Fool Me Forever (The Confidence Game 2)
Page 34
She pressed her lips together, frowned, and lowered her head.
He scooped one of the cups off his desk. “That’s what I thought. Look, Lenny, I should’ve kept my mouth shut. You don’t want to be anywhere near this.”
“You said you needed a light and sound show, and you’d do the rest.” Up came her eyes, a hard surface to slam him. “Was that a lie?”
“I’ve never lied to you. There’s no reason to.”
“So what’s your problem?”
She was his problem. The chance to work with Lenny, to have her by his side as his partner, where he could legitimately take her out and dance with her, eat a meal with her, touch her, and not need to worry he was noxious poison for her.
“I don’t have a problem.” But that was a lie. He shook his head. “Wait. I lied. This is never going to work.”
“Why not?”
“You don’t trust me.”
“I could trust you. We both want the same thing. Enemies united by a common cause. Limited time, offer expires.”

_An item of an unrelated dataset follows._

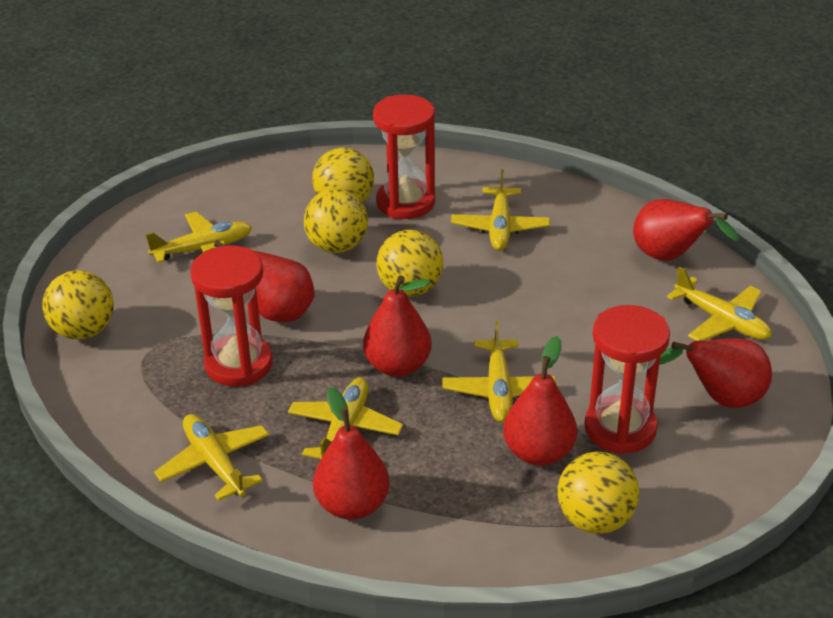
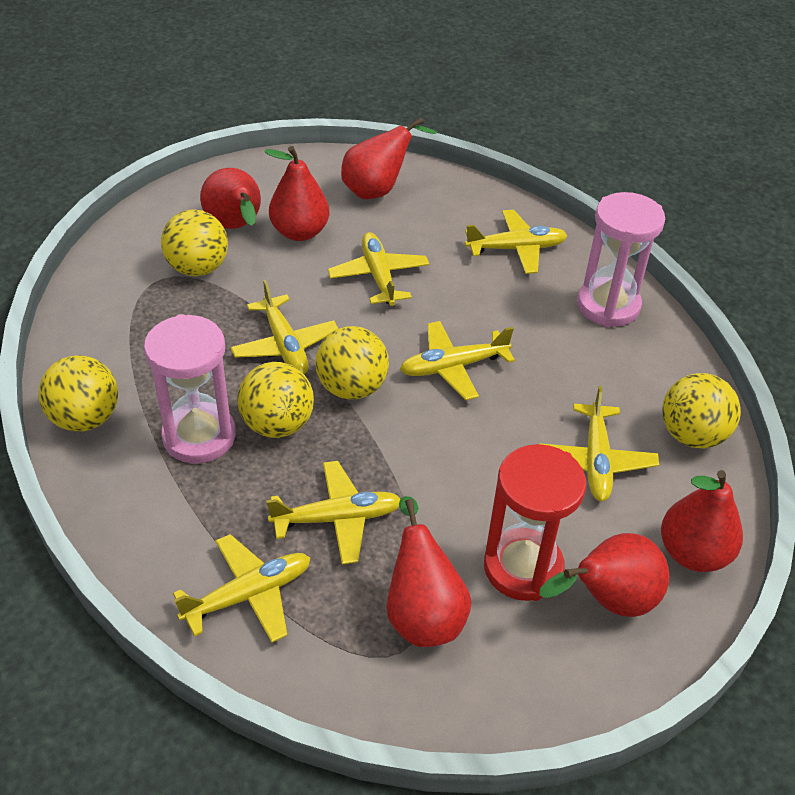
pink hourglass: 0 -> 2
red hourglass: 3 -> 1
yellow plane: 6 -> 7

The things he wanted with Lenny didn’t have any place in this conversation. He needed to talk her out of this in a way that made it her decision not something he coerced. “We’d have to be in a relationship.”
“What?”
He pinned her. “It won’t work otherwise. We have to present to the world as if we’re dating, as if we’re intimate. There would need to be some touching.” God help him.
“But we won’t be intimate.”
He’d let her wriggle free when he’d applied enough pressure. “We will be when we’re in public.”
“I could cope.” She squared her shoulders. “It’s not like you haven’t already had your hands all over me.” She was fighting back.
“It’s not like you didn’t like it. We both wanted that kiss.”
“Fuck you, Halsey Sherwood.”
Slammed, and it kind of hurt. “See? This will never work.” Sometimes, being right felt hellishly wrong.
“No, no, it’ll work.” She tucked her hair behind her ear. “We sound like every couple I’ve ever known.”
She’d gotten out from under him with a twist he hadn’t seen coming. They stared at each other. He crushed the cup in his hand.
“Lenore Nicole Bradshaw. You went to NYU, though you could’ve gone anywhere you chose. You studied business and law and slaved away as a strategy consultant at Slate, Lipton, and Polk before deciding to start D4D with Fin. You and Fin have been best friends since you took dance classes together when you were ten. You stuck together through thick and thin. She’s the only one in your life who knows how bad things have gotten at home.”
He didn’t know that for sure, but Lenny confirmed it with the way her shoulders drooped.
“You’ve wanted to have your own not-for-profit since high school. It’s in your yearbook. D4D almost went under, but it’s healthy now and doing excellent work. It took a lot for you to come here, because I’m your worst nightmare—a man you know is a crook, who won’t get caught for the very same crime your dad committed.”
Lenny’s chin came up, and she straightened her back. “You’re trying to scare me off.”
“You’re very sure of yourself until I use a word like ‘relationship,’ and then all your stitching comes undone.”
She crossed one leg over the other and swung it, more furiously then nonchalantly. The shoes were killer; the legs were superb. “You only think you know me. I’m full of surprises.”
And the main surprise was how much he looked forward to discovering that. He owned his fastidiousness. He had standards, and Lenore Bradshaw with her visionary, go get it, take it on the chin, solve my own problems, peach-ripe body was checking all the boxes, lusciously.
Which made it useful that she hated him, because in the field there was no room for emotions.
She scowled, her eyes narrowing, and then she laughed.